The envelope worried him greatly. Maybe, he thought, it was for a previous occupant of the room, but he wouldn’t have put a large bet on it. It worried him because he did not know what it contained, and it worried him because someone had been able to discover his whereabouts. He climbed into a taxi, sat down, and began to examine the envelope carefully.
After some minutes he decided, with not a great deal of confidence, that the contents of the envelope were not of a nature that would liberally scatter him and the taxi around the two hundred yards or so of Knightsbridge that surrounded them, and carefully slit it open with the top of his pen.

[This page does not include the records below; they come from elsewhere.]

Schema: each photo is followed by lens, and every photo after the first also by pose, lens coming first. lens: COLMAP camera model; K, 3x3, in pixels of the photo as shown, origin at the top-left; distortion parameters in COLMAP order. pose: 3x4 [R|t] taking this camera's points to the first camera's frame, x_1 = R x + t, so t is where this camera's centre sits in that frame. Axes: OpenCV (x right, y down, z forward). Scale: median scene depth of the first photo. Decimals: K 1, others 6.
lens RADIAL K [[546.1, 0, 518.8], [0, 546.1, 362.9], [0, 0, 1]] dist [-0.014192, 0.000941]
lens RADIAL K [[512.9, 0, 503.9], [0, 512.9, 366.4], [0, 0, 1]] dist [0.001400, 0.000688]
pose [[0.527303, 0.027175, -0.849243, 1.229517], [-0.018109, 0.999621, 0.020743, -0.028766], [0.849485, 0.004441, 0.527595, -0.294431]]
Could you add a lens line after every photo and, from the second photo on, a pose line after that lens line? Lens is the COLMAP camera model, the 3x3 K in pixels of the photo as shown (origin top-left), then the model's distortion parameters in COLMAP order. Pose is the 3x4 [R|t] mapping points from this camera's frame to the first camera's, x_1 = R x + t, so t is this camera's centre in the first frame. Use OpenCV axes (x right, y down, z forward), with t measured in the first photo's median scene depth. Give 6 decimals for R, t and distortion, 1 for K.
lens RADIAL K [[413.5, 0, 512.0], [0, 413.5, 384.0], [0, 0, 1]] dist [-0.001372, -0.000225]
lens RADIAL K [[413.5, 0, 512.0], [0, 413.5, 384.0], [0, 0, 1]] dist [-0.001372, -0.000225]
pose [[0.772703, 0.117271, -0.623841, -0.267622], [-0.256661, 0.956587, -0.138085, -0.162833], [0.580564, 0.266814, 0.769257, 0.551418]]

It contained an RCA videocassette. A label was stuck to it, which read: ‘MEET ME AT THE MORGUE — starring I. Ephraim.’
He looked at the label, at first in disbelief, then with a grin on his face and then in terror, and he began to shake uncontrollably. There was a note also stuck to the cassette, which he tore off and opened. The note said: ‘You are to be in the bar of L’Hermitage Hotel in La Baule, Brittany, at midday, Saturday. You are to come alone. If anyone accompanies you, or follows you, or if you do not turn up, then one of these will be delivered to every press agency in the world at nine o’clock on Monday morning.’
The note was typed, by an electric typewriter with a plastic ribbon. The paper was a sheet of thin white A4 that could have been bought in any stationery shop in the world. Ephraim studied everything for some clue. There was none. His shaking got worse, and he felt his head become unbearably hot. He jerked the side window down, stuck his head out of the moving taxi, and was violently sick.